_Preguntas planteadas_.
A: Explica en una a tres oraciones por qué el texto sobre el matrimonio pide a los novios confiar en la Providencia aun teniendo pocos medios.
B: Prolonga el texto sobre el matrimonio desde su última oración.

_Texto del ejercicio_.
++++++++++++++++++++

Recordad que el perdón sana toda herida. Perdonarse mutuamente es el resultado de una decisión interior que madura en la oración, en la relación con Dios, como don que brota de la gracia con la que Cristo llena a la pareja cuando lo dejan actuar, cuando se dirige a Él. Cristo “habita” en vuestro matrimonio y espera que le abráis vuestros corazones para sosteneros con el poder de su amor, como a los discípulos en la barca. Nuestro amor humano es débil, necesita de la fuerza del amor fiel de Jesús. Con Él podéis de veras construir la «casa sobre roca» (Mt 7, 24).
A este propósito, permitidme que dirija una palabra a los jóvenes que se preparan al matrimonio. Si antes de la pandemia para los novios era difícil proyectar un futuro cuando era arduo encontrar un trabajo estable, ahora aumenta aún más la situación de incerteza laboral. Por eso invito a los novios a no desanimarse, a tener la “valentía creativa” que tuvo san José, cuya memoria he querido honrar en este Año dedicado a él. Así también vosotros, cuando se trate de afrontar el camino del matrimonio, aun teniendo pocos medios, confiad siempre en la Providencia, ya que «a veces las dificultades son precisamente las que sacan a relucir recursos en cada uno de nosotros que ni siquiera pensábamos tener» (Patris corde, 5). No dudéis de apoyaros en vuestras familias y amistades, en la comunidad eclesial, en la parroquia, para vivir la vida conyugal y familiar aprendiendo de los que ya han transitado el camino que estáis comenzando.

++++++++++++++++++++

Fragmentos del conjunto de datos
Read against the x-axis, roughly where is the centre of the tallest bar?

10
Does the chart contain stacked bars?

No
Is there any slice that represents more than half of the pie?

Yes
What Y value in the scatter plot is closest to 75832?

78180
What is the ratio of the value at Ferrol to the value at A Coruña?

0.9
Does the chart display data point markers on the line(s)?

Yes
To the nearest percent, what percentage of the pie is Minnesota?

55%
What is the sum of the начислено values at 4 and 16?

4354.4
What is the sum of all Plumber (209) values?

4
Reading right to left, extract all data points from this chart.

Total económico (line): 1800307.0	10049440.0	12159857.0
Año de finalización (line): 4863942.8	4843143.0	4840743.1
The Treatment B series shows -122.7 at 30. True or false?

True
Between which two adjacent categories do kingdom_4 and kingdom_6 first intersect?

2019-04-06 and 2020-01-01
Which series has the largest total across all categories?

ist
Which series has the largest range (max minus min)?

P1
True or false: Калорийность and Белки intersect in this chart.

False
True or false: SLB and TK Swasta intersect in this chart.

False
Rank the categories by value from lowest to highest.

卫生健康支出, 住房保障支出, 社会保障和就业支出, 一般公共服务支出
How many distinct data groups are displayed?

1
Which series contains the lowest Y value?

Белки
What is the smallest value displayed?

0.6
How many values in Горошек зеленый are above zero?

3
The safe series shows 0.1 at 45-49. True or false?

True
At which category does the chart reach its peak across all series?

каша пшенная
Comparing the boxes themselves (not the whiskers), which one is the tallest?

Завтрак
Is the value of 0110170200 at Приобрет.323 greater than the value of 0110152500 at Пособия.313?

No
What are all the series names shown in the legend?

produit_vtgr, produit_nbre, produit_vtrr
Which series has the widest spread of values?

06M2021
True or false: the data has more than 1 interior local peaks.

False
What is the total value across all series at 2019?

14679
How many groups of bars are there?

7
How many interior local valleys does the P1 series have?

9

++++++++++++++++++++

_Respuestas dadas_.
A: Porque, como dice la cita de Patris corde, a veces las dificultades son precisamente las que sacan a relucir en cada uno recursos que ni siquiera pensaba tener.

B:
Antes de despedirme, quiero enviar un saludo especial a los abuelos y abuelas que durante el tiempo de aislamiento se vieron privados de ver y estar con sus nietos, a las personas mayores que sufrieron de manera aún más radical la soledad. La familia no puede prescindir de los abuelos, ellos son la memoria viviente de la humanidad, «esta memoria puede ayudar a construir un mundo más humano, más acogedor» [7].
Que san José inspire en todas las familias la valentía creativa, tan necesaria en este cambio de época que estamos viviendo, y Nuestra Señora acompañe en vuestros matrimonios la gestación de la “cultura del encuentro”, tan urgente para superar las adversidades y oposiciones que oscurecen nuestro tiempo. Los numerosos desafíos no pueden robar el gozo de quienes saben que están caminando con el Señor. Vivid intensamente vuestra vocación. No dejéis que un semblante triste transforme vuestros rostros. Tu cónyuge necesita tu sonrisa. Tus hijos necesitan tus miradas que los alienten. Los pastores y las otras familias necesitan vuestra presencia y alegría: ¡la alegría que viene del Señor!
Me despido con cariño animándoos a seguir viviendo la misión que Jesús nos ha encomendado, perseverando en la oración y «en la fracción del pan» (Hch 2, 42).
Y por favor, no olvidéis de rezar por mí, yo lo hago todos los días por vosotros.
Fraternalmente,
P.P. Francisco, en vatican.va/es
Notas:
[1] Videomensaje al Foro «¿Hasta dónde hemos llegado con Amoris laetitia?» (9-VI-2021).
[2] Cfr. Evangelii gaudium, 24.
[3] Videomensaje al Foro «¿Hasta dónde hemos llegado con Amoris laetitia?» (9-VI-2021).
[4] Ibíd.
[5] Discurso a las familias en la peregrinación a Roma en el Año de la Fe (26-X-2013); cfr. Amoris laetitia, 133.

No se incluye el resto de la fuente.